Photography shootout: Apple’s iPhone 7 Plus vs. $3,000 DSLR camera

“For this shootout, we got together with Houston-area pro photographer Jay Lee,” Lee Hutchinson reports for Ars Technica. “We also tried hard to find interesting environments to shoot and wound up at some neat places—inside NASA’s Apollo mission control center, deep underground in a forgotten cistern, and behind the scenes at a local network TV station control room. The idea was to gather shots in several distinct environments: very low light, normal low indoor light, and bright outdoor sun.”

“For this roundup, we went with Apple’s iPhone 7 Plus as our representative smartphone and a pair of Sony Alpha bodies (an A7S and an A99V) for our DSLR exemplars,” Hutchinson reports. “I had Jay shoot in RAW on all devices and asked him to post-process all the images—iPhone and DSLR both—as he would if he were going to use the photos professionally. The gallery thumbnails below have been further resized and scaled for Web display, but the original full-size images are available if you click through each image.”

“This year’s shootout comes to essentially the same conclusion as the last: a high-end smartphone camera can under many circumstances produce images that are as good as a DSLR’s images. But ‘many circumstances’ doesn’t mean ‘all the time,’ and if you’re going somewhere specifically to take pictures, you’ll still want a high-quality standalone camera,” Hutchinson reports. “On the other hand, state-of-the-art smartphone cameras have for years now been good enough to use for basically everything, and the iPhone has the advantage of being on you all the time. The best camera, as they say, is the one you have with you, and an Internet-connected smartphone remains the easiest way for just about anyone to take a picture of a thing and then share that thing with the world.”

Read more, and check out all of the images, in the full article here.
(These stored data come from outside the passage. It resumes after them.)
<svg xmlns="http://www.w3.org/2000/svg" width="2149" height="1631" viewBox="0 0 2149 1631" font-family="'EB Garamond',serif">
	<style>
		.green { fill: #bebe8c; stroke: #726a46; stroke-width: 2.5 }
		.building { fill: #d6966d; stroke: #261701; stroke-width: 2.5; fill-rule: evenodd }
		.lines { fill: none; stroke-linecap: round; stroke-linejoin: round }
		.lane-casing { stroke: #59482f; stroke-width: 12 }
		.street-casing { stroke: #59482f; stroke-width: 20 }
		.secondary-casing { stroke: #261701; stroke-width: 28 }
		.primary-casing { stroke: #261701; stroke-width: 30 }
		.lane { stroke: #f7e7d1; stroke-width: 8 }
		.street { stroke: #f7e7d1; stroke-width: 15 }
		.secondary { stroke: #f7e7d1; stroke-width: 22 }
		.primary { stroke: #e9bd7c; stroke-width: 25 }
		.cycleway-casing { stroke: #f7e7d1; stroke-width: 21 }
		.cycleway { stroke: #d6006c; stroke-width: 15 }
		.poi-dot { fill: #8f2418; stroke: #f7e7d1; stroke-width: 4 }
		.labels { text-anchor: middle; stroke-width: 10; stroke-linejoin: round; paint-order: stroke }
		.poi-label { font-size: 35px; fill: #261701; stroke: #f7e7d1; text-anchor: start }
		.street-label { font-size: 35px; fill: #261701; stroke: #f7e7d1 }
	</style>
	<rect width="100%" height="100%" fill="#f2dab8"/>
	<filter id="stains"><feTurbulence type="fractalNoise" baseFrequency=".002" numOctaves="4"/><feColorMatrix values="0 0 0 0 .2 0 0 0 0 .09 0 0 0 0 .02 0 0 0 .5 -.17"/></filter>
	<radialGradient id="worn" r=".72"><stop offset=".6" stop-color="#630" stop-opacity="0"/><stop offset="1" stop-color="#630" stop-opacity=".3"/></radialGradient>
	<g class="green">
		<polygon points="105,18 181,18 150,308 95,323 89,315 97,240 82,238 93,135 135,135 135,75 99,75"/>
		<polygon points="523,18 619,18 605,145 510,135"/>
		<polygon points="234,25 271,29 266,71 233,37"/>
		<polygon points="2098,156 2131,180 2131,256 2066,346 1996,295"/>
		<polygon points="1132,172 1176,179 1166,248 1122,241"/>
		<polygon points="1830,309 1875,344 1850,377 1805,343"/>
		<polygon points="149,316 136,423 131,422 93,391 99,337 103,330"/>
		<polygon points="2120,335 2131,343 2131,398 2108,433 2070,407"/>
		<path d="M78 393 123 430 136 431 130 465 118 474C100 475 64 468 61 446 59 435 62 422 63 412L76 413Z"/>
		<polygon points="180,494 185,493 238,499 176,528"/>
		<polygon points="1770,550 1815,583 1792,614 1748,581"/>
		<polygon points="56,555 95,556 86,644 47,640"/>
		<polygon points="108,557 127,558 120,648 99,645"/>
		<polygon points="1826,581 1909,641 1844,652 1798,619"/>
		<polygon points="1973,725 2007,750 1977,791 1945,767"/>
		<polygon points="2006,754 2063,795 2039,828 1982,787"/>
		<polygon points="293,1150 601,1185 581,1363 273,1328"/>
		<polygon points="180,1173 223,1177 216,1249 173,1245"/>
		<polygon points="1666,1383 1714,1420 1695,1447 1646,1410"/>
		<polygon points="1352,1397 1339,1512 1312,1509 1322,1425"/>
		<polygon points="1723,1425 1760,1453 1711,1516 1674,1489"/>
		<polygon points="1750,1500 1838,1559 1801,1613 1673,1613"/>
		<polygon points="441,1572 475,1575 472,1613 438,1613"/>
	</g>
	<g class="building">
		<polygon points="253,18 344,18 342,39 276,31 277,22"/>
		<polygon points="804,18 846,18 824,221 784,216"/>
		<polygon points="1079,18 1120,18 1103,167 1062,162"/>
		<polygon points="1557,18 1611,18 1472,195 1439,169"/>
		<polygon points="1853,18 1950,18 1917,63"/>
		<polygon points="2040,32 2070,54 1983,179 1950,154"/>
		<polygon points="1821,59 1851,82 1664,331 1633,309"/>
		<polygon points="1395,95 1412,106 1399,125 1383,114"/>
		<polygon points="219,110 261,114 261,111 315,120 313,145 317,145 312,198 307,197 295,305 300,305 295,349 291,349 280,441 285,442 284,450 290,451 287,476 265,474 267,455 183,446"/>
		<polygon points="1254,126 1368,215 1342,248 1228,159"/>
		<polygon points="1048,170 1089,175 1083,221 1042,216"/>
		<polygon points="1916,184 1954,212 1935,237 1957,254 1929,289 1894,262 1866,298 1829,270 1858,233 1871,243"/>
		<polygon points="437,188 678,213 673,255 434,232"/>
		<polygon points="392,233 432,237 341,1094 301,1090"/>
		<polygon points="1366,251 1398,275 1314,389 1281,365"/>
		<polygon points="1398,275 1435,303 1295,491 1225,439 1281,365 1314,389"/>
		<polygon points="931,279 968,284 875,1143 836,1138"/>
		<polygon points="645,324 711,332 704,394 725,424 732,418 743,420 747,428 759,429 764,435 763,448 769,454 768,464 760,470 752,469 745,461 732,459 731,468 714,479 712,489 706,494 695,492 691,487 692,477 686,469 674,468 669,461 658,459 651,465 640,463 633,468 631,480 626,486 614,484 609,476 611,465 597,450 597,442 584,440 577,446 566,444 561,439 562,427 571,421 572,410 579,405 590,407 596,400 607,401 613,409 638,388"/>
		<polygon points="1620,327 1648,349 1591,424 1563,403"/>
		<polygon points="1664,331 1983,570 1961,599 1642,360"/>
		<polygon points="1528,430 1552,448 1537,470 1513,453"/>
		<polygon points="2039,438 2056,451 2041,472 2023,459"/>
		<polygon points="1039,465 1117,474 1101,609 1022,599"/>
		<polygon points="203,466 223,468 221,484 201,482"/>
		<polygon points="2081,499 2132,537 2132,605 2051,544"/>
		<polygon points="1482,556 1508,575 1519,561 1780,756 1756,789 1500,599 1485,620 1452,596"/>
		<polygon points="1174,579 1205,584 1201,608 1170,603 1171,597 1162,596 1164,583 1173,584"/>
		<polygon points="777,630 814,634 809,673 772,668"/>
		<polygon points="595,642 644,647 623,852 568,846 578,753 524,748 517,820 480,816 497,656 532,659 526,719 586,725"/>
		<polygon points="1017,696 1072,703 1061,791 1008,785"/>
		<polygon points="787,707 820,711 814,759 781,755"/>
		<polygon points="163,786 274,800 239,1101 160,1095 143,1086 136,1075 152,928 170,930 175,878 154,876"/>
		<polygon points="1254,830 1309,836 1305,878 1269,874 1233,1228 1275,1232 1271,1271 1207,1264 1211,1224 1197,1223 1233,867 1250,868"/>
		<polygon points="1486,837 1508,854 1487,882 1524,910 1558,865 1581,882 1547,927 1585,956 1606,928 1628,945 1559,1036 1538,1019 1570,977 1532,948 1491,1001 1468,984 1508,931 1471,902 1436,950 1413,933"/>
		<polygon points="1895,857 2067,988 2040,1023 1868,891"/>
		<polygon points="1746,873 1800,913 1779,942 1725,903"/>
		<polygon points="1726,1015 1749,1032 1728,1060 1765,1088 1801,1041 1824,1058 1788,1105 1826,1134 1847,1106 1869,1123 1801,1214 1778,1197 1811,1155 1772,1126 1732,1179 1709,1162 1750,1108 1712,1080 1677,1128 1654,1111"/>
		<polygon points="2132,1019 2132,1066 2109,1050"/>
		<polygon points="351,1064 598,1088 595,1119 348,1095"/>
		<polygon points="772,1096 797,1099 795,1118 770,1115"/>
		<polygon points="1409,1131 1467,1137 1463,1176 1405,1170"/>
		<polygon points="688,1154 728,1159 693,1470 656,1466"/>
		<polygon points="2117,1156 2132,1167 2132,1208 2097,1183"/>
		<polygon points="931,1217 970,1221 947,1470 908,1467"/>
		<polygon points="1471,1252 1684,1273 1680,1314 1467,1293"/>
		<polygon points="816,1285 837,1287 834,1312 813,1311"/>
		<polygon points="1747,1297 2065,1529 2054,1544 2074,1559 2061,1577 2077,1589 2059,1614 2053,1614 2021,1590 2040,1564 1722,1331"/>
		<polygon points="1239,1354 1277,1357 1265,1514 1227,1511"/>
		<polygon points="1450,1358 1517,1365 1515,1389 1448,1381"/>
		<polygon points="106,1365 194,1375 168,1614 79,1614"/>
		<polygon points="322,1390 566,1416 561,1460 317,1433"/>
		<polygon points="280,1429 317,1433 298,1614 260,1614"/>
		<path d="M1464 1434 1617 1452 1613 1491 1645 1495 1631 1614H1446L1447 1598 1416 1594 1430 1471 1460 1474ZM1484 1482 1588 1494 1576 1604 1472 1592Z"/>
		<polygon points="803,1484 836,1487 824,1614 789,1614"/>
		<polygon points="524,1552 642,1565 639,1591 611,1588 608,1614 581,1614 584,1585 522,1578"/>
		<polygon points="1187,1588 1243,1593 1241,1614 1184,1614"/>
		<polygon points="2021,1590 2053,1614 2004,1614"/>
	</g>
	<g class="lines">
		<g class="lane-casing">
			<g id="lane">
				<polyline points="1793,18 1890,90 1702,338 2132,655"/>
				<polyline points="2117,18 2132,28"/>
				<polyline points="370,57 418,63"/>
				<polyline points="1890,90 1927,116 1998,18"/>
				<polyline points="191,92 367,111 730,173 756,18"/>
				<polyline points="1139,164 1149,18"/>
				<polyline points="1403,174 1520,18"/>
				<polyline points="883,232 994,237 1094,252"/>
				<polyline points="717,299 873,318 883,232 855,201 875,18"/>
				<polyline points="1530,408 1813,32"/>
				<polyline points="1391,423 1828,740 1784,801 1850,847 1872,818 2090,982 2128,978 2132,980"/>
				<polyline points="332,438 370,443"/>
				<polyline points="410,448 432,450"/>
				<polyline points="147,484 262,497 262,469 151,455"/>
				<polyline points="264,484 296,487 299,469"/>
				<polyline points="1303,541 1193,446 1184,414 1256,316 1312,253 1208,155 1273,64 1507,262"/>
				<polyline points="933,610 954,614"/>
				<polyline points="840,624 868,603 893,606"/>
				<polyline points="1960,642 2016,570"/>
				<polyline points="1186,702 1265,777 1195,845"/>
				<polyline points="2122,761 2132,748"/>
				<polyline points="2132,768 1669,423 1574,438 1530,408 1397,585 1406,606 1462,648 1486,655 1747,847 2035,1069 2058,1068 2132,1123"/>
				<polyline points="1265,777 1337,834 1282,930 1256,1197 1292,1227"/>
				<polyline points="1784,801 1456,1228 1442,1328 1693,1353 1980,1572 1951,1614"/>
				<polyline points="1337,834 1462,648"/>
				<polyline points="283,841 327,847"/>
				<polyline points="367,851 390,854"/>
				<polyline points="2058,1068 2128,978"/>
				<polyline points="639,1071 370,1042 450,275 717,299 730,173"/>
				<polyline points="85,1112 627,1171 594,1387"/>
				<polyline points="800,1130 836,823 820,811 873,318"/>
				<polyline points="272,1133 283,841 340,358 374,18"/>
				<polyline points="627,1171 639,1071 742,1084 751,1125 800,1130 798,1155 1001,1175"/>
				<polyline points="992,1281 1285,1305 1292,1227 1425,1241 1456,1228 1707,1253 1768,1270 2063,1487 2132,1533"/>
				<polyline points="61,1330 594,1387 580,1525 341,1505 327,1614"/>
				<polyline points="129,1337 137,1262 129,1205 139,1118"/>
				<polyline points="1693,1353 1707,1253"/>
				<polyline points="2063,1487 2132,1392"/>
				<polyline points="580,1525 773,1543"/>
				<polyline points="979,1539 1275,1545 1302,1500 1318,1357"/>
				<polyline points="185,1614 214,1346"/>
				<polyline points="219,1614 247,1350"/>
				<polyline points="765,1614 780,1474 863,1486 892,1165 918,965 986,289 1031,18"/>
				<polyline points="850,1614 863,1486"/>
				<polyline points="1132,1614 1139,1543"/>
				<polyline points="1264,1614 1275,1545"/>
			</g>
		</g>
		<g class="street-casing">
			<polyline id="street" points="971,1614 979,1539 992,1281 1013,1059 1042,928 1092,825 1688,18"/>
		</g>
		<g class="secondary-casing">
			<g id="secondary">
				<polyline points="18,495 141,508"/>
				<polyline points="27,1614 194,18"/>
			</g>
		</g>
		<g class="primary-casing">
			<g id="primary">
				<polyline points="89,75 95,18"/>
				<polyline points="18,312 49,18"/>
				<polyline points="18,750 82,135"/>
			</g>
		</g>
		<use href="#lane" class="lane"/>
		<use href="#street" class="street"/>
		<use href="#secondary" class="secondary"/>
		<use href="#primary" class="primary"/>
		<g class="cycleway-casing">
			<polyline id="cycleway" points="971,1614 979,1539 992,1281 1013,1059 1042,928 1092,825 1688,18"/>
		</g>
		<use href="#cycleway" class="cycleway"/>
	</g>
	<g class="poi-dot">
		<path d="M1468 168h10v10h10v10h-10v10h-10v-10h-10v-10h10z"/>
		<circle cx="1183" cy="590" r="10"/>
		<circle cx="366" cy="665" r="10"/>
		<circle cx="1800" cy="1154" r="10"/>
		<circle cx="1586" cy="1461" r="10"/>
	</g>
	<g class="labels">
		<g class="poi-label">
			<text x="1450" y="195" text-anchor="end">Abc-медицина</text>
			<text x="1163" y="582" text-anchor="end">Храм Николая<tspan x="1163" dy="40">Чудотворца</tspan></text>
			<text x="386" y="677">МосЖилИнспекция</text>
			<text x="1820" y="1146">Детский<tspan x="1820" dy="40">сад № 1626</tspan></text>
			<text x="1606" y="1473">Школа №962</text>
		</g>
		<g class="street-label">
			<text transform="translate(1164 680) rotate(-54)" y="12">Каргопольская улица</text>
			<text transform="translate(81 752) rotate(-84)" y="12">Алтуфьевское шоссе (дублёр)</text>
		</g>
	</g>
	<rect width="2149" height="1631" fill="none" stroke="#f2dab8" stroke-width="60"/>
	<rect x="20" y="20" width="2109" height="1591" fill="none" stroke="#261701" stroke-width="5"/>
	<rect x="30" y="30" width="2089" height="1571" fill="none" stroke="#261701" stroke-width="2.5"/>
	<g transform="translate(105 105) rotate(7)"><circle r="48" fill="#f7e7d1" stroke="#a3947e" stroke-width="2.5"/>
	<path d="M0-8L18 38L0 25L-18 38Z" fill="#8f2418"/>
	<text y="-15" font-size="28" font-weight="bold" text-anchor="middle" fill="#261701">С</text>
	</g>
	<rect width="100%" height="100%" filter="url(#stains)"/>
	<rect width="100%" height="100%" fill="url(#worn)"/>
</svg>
MacDailyNews Take: It bright light, iPhone’s Portrait mode holds its own very nicely.

Apple’s iPhone cameras not only destroyed the compact digital camera market, they completely changed society – September 21, 2016
Professional photographer Benjamin Lowy puts Apple’s iPhone 7 Plus cutting-edge camera to the test – September 20, 2016


  1. … TOOL, and you have two options: get the right tool or use the best approximation available at the moment.
    My flip-phone will take “adequate” snapshots in many situations, but it is too seriously limited for too many others. And my needs in no way justify a “real” camera. So I did my research and bought a ‘compact’ camera – zoom from fairly wide to longer than I can hand-hold, excellent low-light sans flash, pretty good color balance, and small size.
    Can an iPhone do ‘better’? Likely so. So what? I should upgrade my phone/camera every year because … ? ‘Good enough’ means just that. For ME! YOUR needs may differ. As may your WANTS.
    I’m glad that the options are out there. All three of my children have chosen the smart-phone alternative. Now if they would learn to edit and cull their mostly-good shots. 😉

        1. First of all define “weird.” These look like long focal length shots with a low DOF causing backgrounds to blur. Usually how portraits are preferred. The only thing you may not get is the same graduated blur and the lack of grain in the blurred areas as you would with a DSLR with a long telephoto lens. I find it’s depth and shift of attention to your foreground subject very satisfying.

    1. All their “portrait” images were shot with inanimate objects. It’s my understanding that this is always hit or miss with the iPhone. The software is optimized more for facial recognition to determine focused vs blurred elements. Would have been nice to see one or two actual people used in this comparison.

  2. This is a magnet of ire from photo professionals. Very silly.

    But for what it can perform, as a camera shoved into a smartphone, Apple killed yet again.

    No Google, your Pixel camera isn’t better than the iPhone 7 Plus camera. But you already knew that didn’t you. That’s why you have NEVER DARED compare the two. I’m right, aren’t I.

    You could still do a head-to-head Google! Let’s see it! Please!

  3. If “the camera you have with you” is really the best camera, then yes the iPhone 7 plus is a great camera. And yes, the plus is an important step up from the iPhone 7 non-plus.

    However, in even moderately dim light the incrediably small sensor on the iPhone cannot compare to a DSLR. The lack of light hitting the sensor makes the ISO soar, and the images become uncontrollably grainy very quickly.

    I love my iPhone 7 plus. But I’m not getting rid of my Nikon D810 any time soon.